DOCUMENT TEXT:

begin

Scrivener will let you export and compile in Word and other formats. You can do some tweaking in compile (for example, see File > Compile> Separators) that might facilitate this.
You can do splitting during import (File > Import > Import and Split) that might facilitate this.

It’s possible that the current state of things are that, technically (lack of robust round-trip capability or less editorial markup support in Scrivener(?)), it may be best to just stay with Word once things have reached this point…

Or you may be in a situation (submitting to a publisher’s editor or having to satisfy a particular editor that you really want to work with) that leaves you no choice.

Then again, things change… and it may be time to push for editors to begin working in Scrivener… particularly if they work for you (i.e. you are paying them). If Scrivener is new to them, they may resist… or possibly want/need to charge more.

It would be interesting to see what a good experienced editor, skilled in both Word and Scrivener as an editorial tool, would have to say on the subject.

There’s always the scenario of putting Scrivener and Word up alongside each other on the screen and manually reviewing and recreating the editorial markups/changes (presumably captured in “track changes”) from the Word doc in the Scriv project.
jamierubin.net/2012/10/26/sc … l-process/

Here are a couple of other folks thoughts…

writers.stackexchange.com/questi … 0622#10622

davidhewson.com/2012/11/03/when- … -for-word/

Whether or not I’m a good editor is subjective, but at 30 years and counting, I’m at least experienced.

I use Scrivener for every aspect of the magazine I edit, from reading manuscript submissions and sending the authors edited copy for review, to the final transmission to Production where it’s converted to InDesign. But because, like it or not, Word’s .doc format (and increasingly .docx) is the lingua franca of publishing, all those things happen as Word files exported from Scrivener. I’ve never had an author mention using Scrivener, though I know several of them do. As our (and practically everyone else’s) submissions guidelines say, “we accept digital files only as .doc, .docx, .rtf, or .txt.”

I’ve never liked Word’s track changes feature–to me, it creates more problems than it solves–so I have authors work on a .doc file I send them (created from Scrivener), with instructions to highlight and bold-face all new text, and highlight and underscore all text they want cut. Then I transfer their changes, or the ones that work, at least, to the working document in Scrivener.

But this is just me. I’m the boss, I’m only publishing 50 freelance essays/short stories a year plus 49 columns from seven columnists, and I can do what I like. But in a more corporate environment, you would need to be a very powerful writer indeed to get an editor to shift to a different platform merely to accommodate one of what will be, in an average year, maybe 20-30 books edited. To buy, install, and learn a whole new program for each writer? That would take a remarkable editor indeed.

end

PROBLEMS:
[1] From the Scrivener and Word discussion, quote the passage starting at "It’s possible that" and ending at "to charge more.".
[2] Answer these from the Scrivener and Word discussion:
(a) How many years of editing experience does the magazine editor claim?
(b) Which file formats do the magazine's submissions guidelines accept?
(c) What menu path is given for splitting during import?
[3] According to the Scrivener and Word discussion, why does the magazine editor handle manuscripts as Word files exported from Scrivener?
The recorded data plays no role here.

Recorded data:
begin

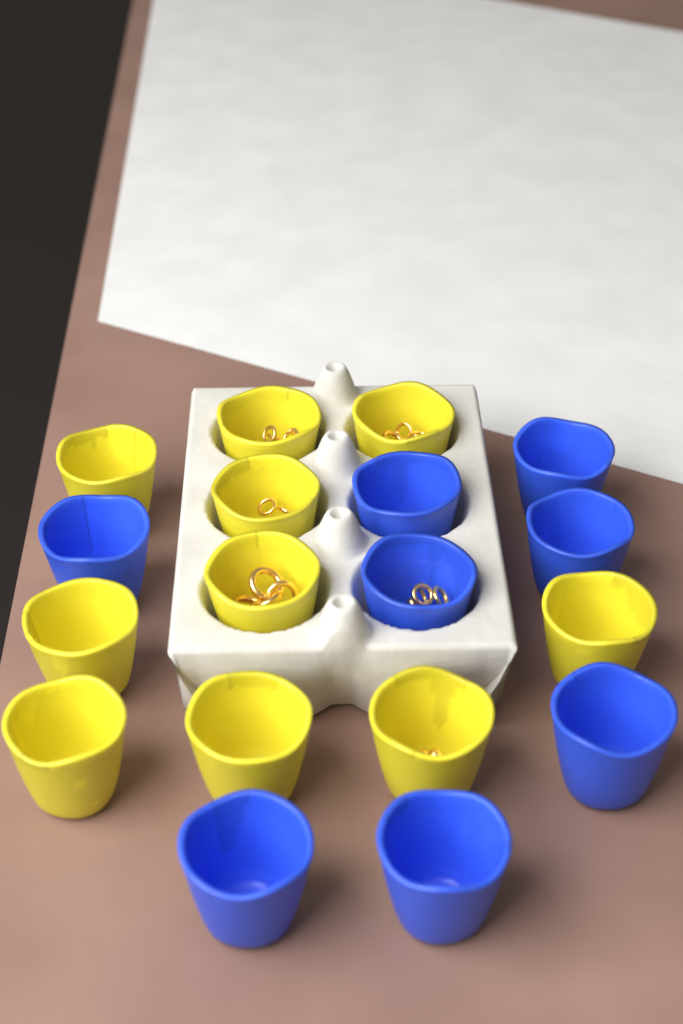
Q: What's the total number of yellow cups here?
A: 10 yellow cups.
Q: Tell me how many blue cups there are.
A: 8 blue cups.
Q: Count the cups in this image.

end

ANSWERS TO THE TASKS:
[1]
It’s possible that the current state of things are that, technically (lack of robust round-trip capability or less editorial markup support in Scrivener(?)), it may be best to just stay with Word once things have reached this point…

Or you may be in a situation (submitting to a publisher’s editor or having to satisfy a particular editor that you really want to work with) that leaves you no choice.

Then again, things change… and it may be time to push for editors to begin working in Scrivener… particularly if they work for you (i.e. you are paying them). If Scrivener is new to them, they may resist… or possibly want/need to charge more.

[2]
(a) 30 years and counting.
(b) .doc, .docx, .rtf, or .txt.
(c) File > Import > Import and Split.

[3] Word's .doc format, and increasingly .docx, is the lingua franca of publishing. So even though the editor works in Scrivener, the exchanges with authors and Production happen as exported Word files.